Offers of up to £24.5 million to develop the land around Sixfields Stadium were on the table in January of last year, leaked papers have revealed.
The bundle of files, seen by the Chronicle & Echo, was sent by an anonymous source referred to only as ‘A Taxpayer” to members of Northampton Borough Council, and shows four companies had offered to buy the contaminated land around Sixfields.
Had any one of the deals gone through, the club would, potentially, not have found itself on the brink of liquidation.
All the offers for the 30-acre site were received between January and February 2015 and none were taken up.
At the time leases on the land were held by County Developments (Northampton) Limited, the company set up to oversee the development around Sixfields Stadium.
The firm was originally a joint venture between the Cardozas and the Bushey-based County Group set up in 2013. However, by the time the offers were made, CDNL was entirely owned by the Cardozas after they had parted company with the County Group.
It was always the intention that the £10.25 million given to Northampton Town Football Club to develop Sixfields Stadium in 2013 and 2014 would be repaid by getting planning permission in place for the land around the ground and selling it to a retail developer.
Throughout that time, the Cardozas and County Group never managed to strike a deal with a buyer - meaning the loan to the council was never repaid.
However, the leaked documents show the whole saga might have been averted if any of the four offers put on the table for the land had been successful.
They were from developers Helical Retail Limited, Kier Project Investment Limited, Persimmon Homes and Aberdeen Assett Management.
Solihull-based Helical offered County Group, in a letter to director Howard Grossman, £24.5 million for the site on January 23, 2015, offering to build a 150,000 sq ft retail development.
Managing director Jonathan Cox, told the Chron this week, his company pulled out because they didn’t like the “financial arrangements” around the deal.
“They had a good parcel of land - they had a win-win situation,” he said. “They went from that to a lose-lose situation.
“If they had struck a deal with us the council could have got their £10 million back, the football club would have got their stand, but they were trying to be a bit too clever. They blew it.”
Aberdeen Assett Management’s £20 million offer was for 15 retail and leisure units, which could have included a TK Maxx and a River island.
Kier was not available for comment, though their headline offer would have been £23 million. A spokesman for Aberdeen Assett Management has also been approached for comment.
A spokesman for the land-buying team at Persimmon Homes, said the housebuilders pulled out of the deal because the contaminated former landfill site would not have been suitable for housing. Its offer was initially for £12 million.
A source linked to County Group claimed the reason none of the deals were struck was because Northampton Borough Council had not “signed off” on a planning sweetener deal.
In December 2014 County Group got planning permission in principal for a retail park, conference centre, hotel and up to 255 homes at Sixfields.
But as an agreement was never struck between the two parties about the amount that would need to be put aside for “section 106 monies,” the land never attained have full planning permission. Section 106 agreements tie a developer in to paying for improvements to the local area.

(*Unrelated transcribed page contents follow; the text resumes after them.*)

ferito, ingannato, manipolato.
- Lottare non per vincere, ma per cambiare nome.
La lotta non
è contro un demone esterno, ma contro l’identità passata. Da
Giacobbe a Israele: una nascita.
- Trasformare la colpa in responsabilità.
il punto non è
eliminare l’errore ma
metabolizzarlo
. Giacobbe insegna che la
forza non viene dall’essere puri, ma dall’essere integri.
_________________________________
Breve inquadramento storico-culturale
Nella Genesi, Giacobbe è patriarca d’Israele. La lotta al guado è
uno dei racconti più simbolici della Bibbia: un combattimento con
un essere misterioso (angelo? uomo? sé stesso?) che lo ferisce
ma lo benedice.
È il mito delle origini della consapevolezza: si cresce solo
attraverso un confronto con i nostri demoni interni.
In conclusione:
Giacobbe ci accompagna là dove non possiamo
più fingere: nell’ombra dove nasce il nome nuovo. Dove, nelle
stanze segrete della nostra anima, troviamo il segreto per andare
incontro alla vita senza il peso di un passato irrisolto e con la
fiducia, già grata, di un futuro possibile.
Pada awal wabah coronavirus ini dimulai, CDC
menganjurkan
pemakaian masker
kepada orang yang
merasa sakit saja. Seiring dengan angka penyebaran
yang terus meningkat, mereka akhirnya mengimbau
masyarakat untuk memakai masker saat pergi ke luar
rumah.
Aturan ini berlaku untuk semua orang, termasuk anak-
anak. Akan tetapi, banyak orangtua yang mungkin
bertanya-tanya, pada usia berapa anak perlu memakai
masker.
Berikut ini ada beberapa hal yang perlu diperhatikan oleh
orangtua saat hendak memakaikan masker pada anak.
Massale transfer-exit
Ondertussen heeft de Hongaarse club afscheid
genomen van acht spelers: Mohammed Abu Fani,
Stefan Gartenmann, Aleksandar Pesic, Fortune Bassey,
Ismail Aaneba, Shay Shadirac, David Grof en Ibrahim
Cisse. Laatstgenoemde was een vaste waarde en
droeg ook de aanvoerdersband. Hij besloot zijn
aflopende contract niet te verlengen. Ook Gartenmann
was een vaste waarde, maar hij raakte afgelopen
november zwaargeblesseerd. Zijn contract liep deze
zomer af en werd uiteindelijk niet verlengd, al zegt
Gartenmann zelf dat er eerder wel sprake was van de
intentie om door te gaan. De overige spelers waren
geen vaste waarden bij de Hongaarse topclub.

The County Group source claims they could not sell the land without planning permission in place, which they also claim was a result of delays at the borough council end.
By the time the offers were made in January and February 2015, CDNL was entirely owned David and Anthony Cardoza as they had parted company with the County Group at this stage.
A spokesman for Northampton Borough Council said: “A Section 106 agreement could only be signed once the land had been transferred to County Developments (Northampton) Limited. The transfer was conditional on the company proving that they were ready with a financially viable scheme for the development of the land, and had the funds available to move forward. They did not meet this condition and the council could not transfer the land without this.
“The borough council was not party to the correspondence that has been sent to the Chronicle & Echo, and we do not know why the offers mentioned were not taken forward by County Developments (Northampton) Limited.”
Leader of the borough’s Labour group, Councillor Danielle Stone, said the documents showed potential opportunities to sell the land were missed.
She said: “This new information throws up more questions than answers. It seems that there were some genuine possibilities that the land around Sixfields could have been developed for commercial and residential use. Some big businesses were very much interested in the development. Had an offer been taken up then the loan could have been repaid in full by NTFC. Why didn’t these people pursue the offers from these companies? Perhaps they were waiting for a better offer which never came.”